The first song we wrote together was “Everybody Wants to Say I Do.” That took two writing sessions and then another month of back and forth of e-mails and phone calls getting the lyrics right. “Bottle of Brown,” we sat down, Rob just started playing the riff, and the music came together very quickly. We came up with a lot of lines, which the next day we hammered into a lyric. We’ve just started writing a new batch of material for the next CD. Basic process seems to be: we get a concept, make it into a title phrase. Then we bring in pieces of music we’ve started working on, adjust it together a bit, then go work on it separately. Send lyrics and mp3s back and forth until it all makes sense.
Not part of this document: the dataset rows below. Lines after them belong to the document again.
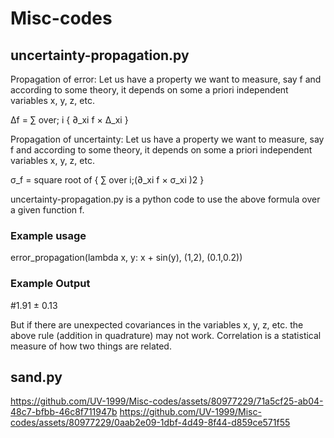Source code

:# Misc-codes

## uncertainty-propagation.py
Propagation of error: Let us have a property we want to measure, say f and according to some theory, it depends on some a priori independent variables x, y, z, etc. 

Δf = ∑ over; i { ∂_xi f × Δ_xi }

Propagation of uncertainty: Let us have a property we want to measure, say f and according to some theory, it depends on some a priori independent variables x, y, z, etc.

σ_f = square root of { ∑ over i;(∂_xi f × σ_xi )2 }

uncertainty-propagation.py is a python code to use the above formula over a given function f.

### Example usage
error_propagation(lambda x, y: x + sin(y), (1,2), (0.1,0.2))

### Example Output
#1.91 ± 0.13

But if there are unexpected covariances in the variables x, y, z, etc. the above rule (addition in quadrature) may not work. Correlation is a statistical measure of how two things are related.

## sand.py
https://github.com/UV-1999/Misc-codes/assets/80977229/71a5cf25-ab04-48c7-bfbb-46c8f711947b
https://github.com/UV-1999/Misc-codes/assets/80977229/0aab2e09-1dbf-4d49-8f44-d859ce571f55
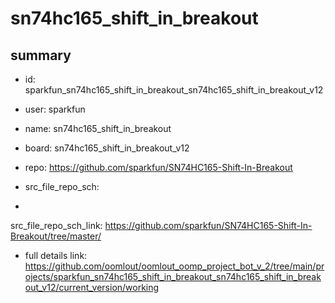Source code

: # sn74hc165_shift_in_breakout
 
## summary 
* id: sparkfun_sn74hc165_shift_in_breakout_sn74hc165_shift_in_breakout_v12
* user: sparkfun
* name: sn74hc165_shift_in_breakout
* board: sn74hc165_shift_in_breakout_v12
* repo: https://github.com/sparkfun/SN74HC165-Shift-In-Breakout



* src_file_repo_sch: 
*
 src_file_repo_sch_link: https://github.com/sparkfun/SN74HC165-Shift-In-Breakout/tree/master/
* full details link: https://github.com/oomlout/oomlout_oomp_project_bot_v_2/tree/main/projects/sparkfun_sn74hc165_shift_in_breakout_sn74hc165_shift_in_breakout_v12/current_version/working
Rob: Everything Brian says is true, save for one thing: I’m still a young dad – my son was born a mere two weeks ago. Writing with Brian, for me, is terrific — his writing tends to be determined, and cogent, whereas I’m much more inclined to write in an impressionistic manner, but we meet perfectly in that we’re both very exacting. Brian’s schooled musical vocabulary and studied approach is like a toy shop for me. We can come up with a ton of ideas and realize them. That’s the fun of a collaboration.
Q: What can people expect from the group at the CD release party at the Mbar?
A: Brian: We’re a seven-piece, so we’ll be playing the material pretty close to the arrangements as they are on the CD.
Q: What made you decide to push “Everybody Wants to Say I Do” as the first single?
Rob: It’s an instant sing-along, and the time is right to make this statement, that, like it or not, people fall in love and want to marry. It’s a hot-button issue that we address affectionately (as opposed to angrily), and if there was ever a time to stand up and sing it, it’s now.
Town and Country will be performing “Everybody Wants to Say I Do” as well as other tracks from their self-titled debut album at the Mbar in Hollywood, CA on Thursday, June 28 at 8:30 p.m.